Буква Ю как последняя вспышка русского национального сознания, или Что хотел сказать Веничка :: Кононенко Максим
Страница:
3 из 16
В чем же дело? Что дает повод безусловно уважаемому Михаилу Эпштейнурассуждать о мифологичности самого персонажа Венички, о странной силе притяжения его "бессмертной" поэмы? Эпштейн сравнивает Ерофеева с Василием Блаженным [Сергей Чупринин, предисловие к первому русскому изданию "Петушков" в журнале "Трезвость и Культура" - 12 за 1988 год], считает, что главное в поэме - отсутствие какой бы то ни было энергии, антиэнтропия, неприемлемость подвига в любом его проявлении. Владимир Муравьев выводит целую теорию "противоиронии" в своем шутливом предисловии к самостоятельному изданию "М.-П." Ну ладно - Эпштейн, у него профессия такая, но Муравьев, ближайший друг Вени - зачем он пытается найти в поэме то, чего там, по-моему разумению, нет?

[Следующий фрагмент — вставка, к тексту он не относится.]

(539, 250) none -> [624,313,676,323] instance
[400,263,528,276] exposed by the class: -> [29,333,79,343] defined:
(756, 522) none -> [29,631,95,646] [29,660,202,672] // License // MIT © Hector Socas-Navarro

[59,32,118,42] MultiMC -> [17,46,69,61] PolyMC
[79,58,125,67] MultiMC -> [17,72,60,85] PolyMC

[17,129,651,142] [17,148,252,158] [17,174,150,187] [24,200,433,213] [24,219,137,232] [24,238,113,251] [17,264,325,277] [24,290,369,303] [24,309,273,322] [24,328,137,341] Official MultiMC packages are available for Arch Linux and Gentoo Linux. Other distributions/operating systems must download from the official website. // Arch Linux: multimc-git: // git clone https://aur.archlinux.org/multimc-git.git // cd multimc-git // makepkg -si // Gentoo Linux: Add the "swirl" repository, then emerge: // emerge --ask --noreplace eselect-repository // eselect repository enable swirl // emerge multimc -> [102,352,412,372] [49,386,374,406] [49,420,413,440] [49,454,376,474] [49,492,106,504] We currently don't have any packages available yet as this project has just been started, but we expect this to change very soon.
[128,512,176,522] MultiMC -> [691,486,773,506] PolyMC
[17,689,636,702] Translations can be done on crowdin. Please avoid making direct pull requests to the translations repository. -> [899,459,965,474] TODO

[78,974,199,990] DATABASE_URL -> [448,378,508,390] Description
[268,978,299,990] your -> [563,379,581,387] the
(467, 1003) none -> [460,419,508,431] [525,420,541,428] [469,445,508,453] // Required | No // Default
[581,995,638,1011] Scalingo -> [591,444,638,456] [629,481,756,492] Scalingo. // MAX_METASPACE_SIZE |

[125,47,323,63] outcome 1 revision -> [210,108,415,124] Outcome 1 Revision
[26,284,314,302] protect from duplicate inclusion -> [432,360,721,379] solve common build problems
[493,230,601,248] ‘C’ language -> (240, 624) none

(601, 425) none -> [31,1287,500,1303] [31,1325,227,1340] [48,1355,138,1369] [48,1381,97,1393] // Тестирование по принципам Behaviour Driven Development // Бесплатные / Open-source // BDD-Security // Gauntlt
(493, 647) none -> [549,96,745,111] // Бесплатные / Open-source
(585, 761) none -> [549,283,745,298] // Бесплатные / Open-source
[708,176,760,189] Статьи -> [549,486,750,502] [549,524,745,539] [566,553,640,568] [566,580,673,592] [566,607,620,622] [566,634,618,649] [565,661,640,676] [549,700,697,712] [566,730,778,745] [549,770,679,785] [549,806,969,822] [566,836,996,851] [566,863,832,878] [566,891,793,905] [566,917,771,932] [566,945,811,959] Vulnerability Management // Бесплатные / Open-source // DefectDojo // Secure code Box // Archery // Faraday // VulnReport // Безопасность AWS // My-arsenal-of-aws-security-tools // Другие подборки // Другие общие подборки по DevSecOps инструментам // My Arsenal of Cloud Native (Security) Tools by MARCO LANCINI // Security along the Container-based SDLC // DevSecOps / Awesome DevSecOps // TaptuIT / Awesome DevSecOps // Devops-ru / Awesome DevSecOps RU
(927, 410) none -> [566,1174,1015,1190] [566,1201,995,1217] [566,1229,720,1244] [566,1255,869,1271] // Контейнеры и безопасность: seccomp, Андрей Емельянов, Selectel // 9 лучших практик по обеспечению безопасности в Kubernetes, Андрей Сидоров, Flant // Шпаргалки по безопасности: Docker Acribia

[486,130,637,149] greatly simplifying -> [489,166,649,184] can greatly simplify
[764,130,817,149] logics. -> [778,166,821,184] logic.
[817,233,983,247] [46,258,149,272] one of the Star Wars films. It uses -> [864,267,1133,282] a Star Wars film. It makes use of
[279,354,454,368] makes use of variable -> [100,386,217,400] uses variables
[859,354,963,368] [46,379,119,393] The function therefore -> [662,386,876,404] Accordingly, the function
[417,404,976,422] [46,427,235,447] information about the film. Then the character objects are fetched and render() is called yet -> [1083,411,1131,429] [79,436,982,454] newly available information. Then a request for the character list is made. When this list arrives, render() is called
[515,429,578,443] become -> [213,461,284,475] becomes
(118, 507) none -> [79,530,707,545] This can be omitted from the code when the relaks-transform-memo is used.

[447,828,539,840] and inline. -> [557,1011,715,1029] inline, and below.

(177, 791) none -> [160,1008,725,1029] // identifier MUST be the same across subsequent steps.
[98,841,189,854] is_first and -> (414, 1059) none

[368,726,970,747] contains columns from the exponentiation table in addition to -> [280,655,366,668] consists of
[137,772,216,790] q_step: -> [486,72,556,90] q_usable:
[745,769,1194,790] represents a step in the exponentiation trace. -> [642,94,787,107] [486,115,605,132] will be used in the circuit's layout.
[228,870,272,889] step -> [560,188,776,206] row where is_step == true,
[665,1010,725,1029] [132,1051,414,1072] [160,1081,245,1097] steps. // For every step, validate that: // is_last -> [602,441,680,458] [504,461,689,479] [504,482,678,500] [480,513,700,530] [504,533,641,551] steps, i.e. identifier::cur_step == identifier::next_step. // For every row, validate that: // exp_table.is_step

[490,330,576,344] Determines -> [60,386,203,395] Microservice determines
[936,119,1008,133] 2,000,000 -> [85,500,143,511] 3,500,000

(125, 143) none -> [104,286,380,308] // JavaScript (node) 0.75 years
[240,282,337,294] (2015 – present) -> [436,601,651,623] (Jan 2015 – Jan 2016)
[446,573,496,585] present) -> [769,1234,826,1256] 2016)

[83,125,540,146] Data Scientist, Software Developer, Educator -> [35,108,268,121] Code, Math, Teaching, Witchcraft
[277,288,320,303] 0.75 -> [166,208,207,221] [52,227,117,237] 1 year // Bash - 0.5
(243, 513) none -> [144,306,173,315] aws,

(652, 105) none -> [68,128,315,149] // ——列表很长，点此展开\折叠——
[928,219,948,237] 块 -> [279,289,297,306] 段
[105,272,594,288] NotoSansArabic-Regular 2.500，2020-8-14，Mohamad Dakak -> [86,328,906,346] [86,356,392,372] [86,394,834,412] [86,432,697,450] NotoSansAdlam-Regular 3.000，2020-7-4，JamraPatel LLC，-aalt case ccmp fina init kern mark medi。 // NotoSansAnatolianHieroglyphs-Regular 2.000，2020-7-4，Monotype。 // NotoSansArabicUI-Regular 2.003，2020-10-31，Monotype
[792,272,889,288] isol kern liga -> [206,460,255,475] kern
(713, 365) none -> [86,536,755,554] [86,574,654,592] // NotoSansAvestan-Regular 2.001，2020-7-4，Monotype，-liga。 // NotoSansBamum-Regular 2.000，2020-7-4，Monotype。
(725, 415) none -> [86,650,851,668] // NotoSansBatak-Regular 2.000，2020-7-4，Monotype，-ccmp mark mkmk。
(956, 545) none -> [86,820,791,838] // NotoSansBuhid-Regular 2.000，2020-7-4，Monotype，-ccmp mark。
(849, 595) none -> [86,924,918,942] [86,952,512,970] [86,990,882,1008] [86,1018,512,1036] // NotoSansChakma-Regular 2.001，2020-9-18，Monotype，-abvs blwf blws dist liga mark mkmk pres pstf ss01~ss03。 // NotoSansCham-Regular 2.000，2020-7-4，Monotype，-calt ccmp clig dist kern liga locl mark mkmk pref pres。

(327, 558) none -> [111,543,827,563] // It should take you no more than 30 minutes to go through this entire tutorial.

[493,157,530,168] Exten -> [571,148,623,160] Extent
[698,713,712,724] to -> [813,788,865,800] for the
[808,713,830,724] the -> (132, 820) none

Давайте построим свою теорию.
Веня Ерофеев - младший ребенок в бедной семье работника железной дороги. Надо понимать, что такое была станция Апатиты (или станция Имандра, или станция Хибины) в конце тридцатых, чтобы представить себе всю возможную бедность этой семьи. Там и сейчас-то от грусти помереть можно, не то что шестьдесят лет назад. Отца посадили, мать работать в силу разных причин не могла и жила на деньги, которые выделялись детям. Не в силах так обременять детей, она оставляет их и уезжает. И в этих условиях Веня решает поступать в МГУ. Странно? Да, странно. С самого детства он отличался невероятной памятью, граничащей с феноменом. Сестра его Нина Фролова рассказывала, что он знал наизусть отрывной календарь, что висел на стене у них в доме - все 365 дней. Еще до школы знал.